Mr Key hosted an hour-long programme on Radio Live last Friday, during which he told listeners the show was an "election-free zone'', and spent the time discussing issues ranging from his cat to Coronation St.
The Labour Party yesterday laid complaints with the Electoral Commission, alleging Mr Key's hour breached the prohibition on paid election programmes by breaking the Election Programmes Code of Broadcasting Practice, and being an unauthorised election advertisement.
Labour leader Phil Goff said it would have been a different situation if other leaders had been afforded the same opportunity, but that Radio Live had rejected the idea of allowing other leaders to participate.
Mr Goff also said there was some suspicion Mr Key's treatment could be linked to the Government's decision to defer $43 million of licensing fees for MediaWorks.
"The Government did give $43 million of assistance to the company, and when the company then returns and says `for the first time ever, we're going to give the prime minister, on the edge of election campaign, a hour with full editorial control', that's the suspicion that's left,'' Mr Goff said.

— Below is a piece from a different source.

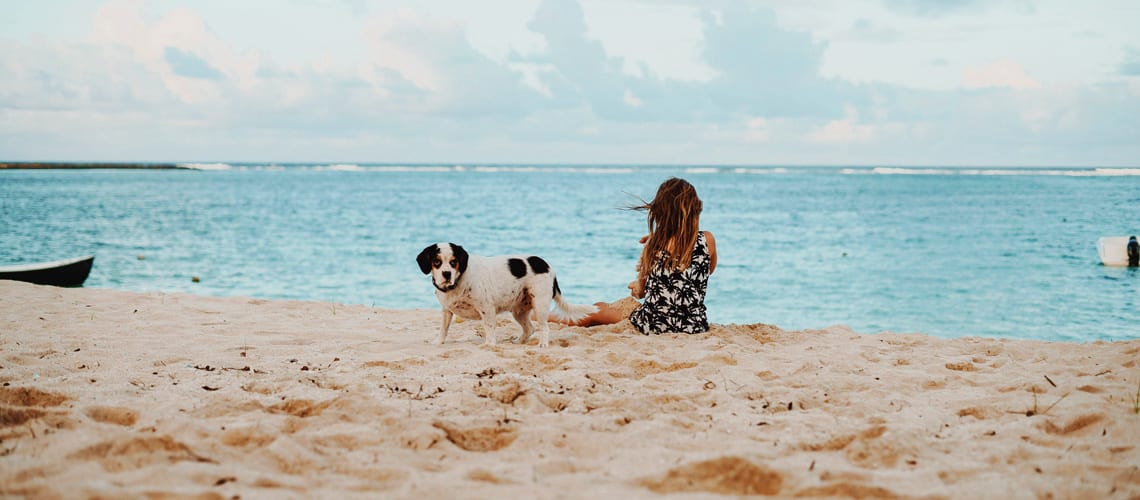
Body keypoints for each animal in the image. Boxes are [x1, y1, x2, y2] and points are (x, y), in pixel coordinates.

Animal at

"If that was the reason for them doing it, that would be totally against the democratic process in this country.''
MediaWorks Radio general manager Jana Rangooni today dismissed the allegation.
"Some suggestion has been made that the agreement between Radio Live's owners and the Government regarding the staged payment for radio spectrum licensing played a part in our invitation to John Key to host The PM's Hour. This is not true.'' she said.
Ms Rangooni said the station had taken advice to ensure that programme was neither election programming nor election advertising, and that it had retained editorial control of the programme.
"We fully understand our responsibilities as a broadcaster and the rules around election advertising and programmes - our advice is that The PM's Hour is neither, but we understand that a complaint has been made about the programme so we will not comment further on this aspect.''
Ms Rangooni said Mr Goff was regular guest on the station.
"Firstly, while The Prime Minister's Hour show was not available to Phil Goff this year (for obvious reasons) we have been talking to his office about getting him into Radio Live again,'' she said in a statement.
"As of last week, we were standing by for his office to let us know which dates suit his schedule.''
Meanwhile, questions have also been raised about how Mr Key divides his time between different radio stations.
While Mr Key does regular spots on commercial stations Newstalk ZB and Radio Sport, public broadcaster Radio New Zealand said it had had difficulty getting the Prime Minister to appear.
The station said it made regular bids to interview Mr Key on its Morning Report and Checkpoint programmes but most were declined.
Of the 184 Morning Report programmes this year, Mr Key had agreed to be interviewed in 10.
Mr Key had been interviewed on Checkpoint five times this year, with his last interview on the show in June.